A few words on the Kona Classic. It was an interesting event. There were, just guessing here, 30-40 competitors taking photos every day and some more who just came in for seminars and events. I'm thinking the seminars and events (there was an opening reception, a Body Glove sunset buffet cruise with open bar that was quite nice, along with the awards banquet) alone are worth the $150 they were asking for the week. The competitors (well those who actually took pictures because they didn't have ear infections) had access to some well known underwater photo pros to help go over their shots and get hints/ideas/comments on their efforts. On the final evening was the awards show, and many of the competitors won some great prizes... the prize for best of show was a trip for two to Tawali resort in Papua New Guinea, several regulators were given away, several higher end BCDs were awarded, several Pinnacle wetsuits, a few zoom lenses and other assorted scuba gear was awarded in several beginner/intermediate and advanced categories. I'm thinking the winners of each category also took home sculptures by Wyland. If they continue to host the program next year, I'd say it's worthwhile coming over and participating.

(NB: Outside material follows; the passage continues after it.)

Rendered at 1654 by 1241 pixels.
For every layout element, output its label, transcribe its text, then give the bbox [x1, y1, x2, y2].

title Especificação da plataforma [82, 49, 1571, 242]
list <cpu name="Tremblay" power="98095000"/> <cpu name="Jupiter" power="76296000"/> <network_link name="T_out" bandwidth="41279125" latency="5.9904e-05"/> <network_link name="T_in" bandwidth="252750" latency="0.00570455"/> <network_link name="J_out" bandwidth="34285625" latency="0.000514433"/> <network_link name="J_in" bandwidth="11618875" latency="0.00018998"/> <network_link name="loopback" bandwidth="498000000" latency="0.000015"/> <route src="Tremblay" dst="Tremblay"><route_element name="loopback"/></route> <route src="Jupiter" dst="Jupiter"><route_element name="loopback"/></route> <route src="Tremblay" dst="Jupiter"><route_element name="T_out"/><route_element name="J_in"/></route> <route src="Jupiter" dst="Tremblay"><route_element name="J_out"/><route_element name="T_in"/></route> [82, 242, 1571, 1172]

The photo above is actually an interesting pic as far as species interraction goes. There's a phenomenon called "nuclear hunting" that involves multiple species of fish. In this case the Peacock Grouper (which was introduced to the Hawaiian Islands back in '56/'58) is soliciting hunting activity with this Stout Moray Eel. The groupers will approach an eel and do their little "let's go hunting" dance and if all goes well the eel will take off probing coral heads while the grouper hangs out overhead. Sort of a "you take the low road, I'll take the high road" scenario. The odd thing is, since the groupers actually were not originally on the reefs here, it's curious as to how the eels feel about the whole thing. There are other species that do hunt together, but I'm not sure as to whether this activity was described pre-50's... good question for a local marine biologist.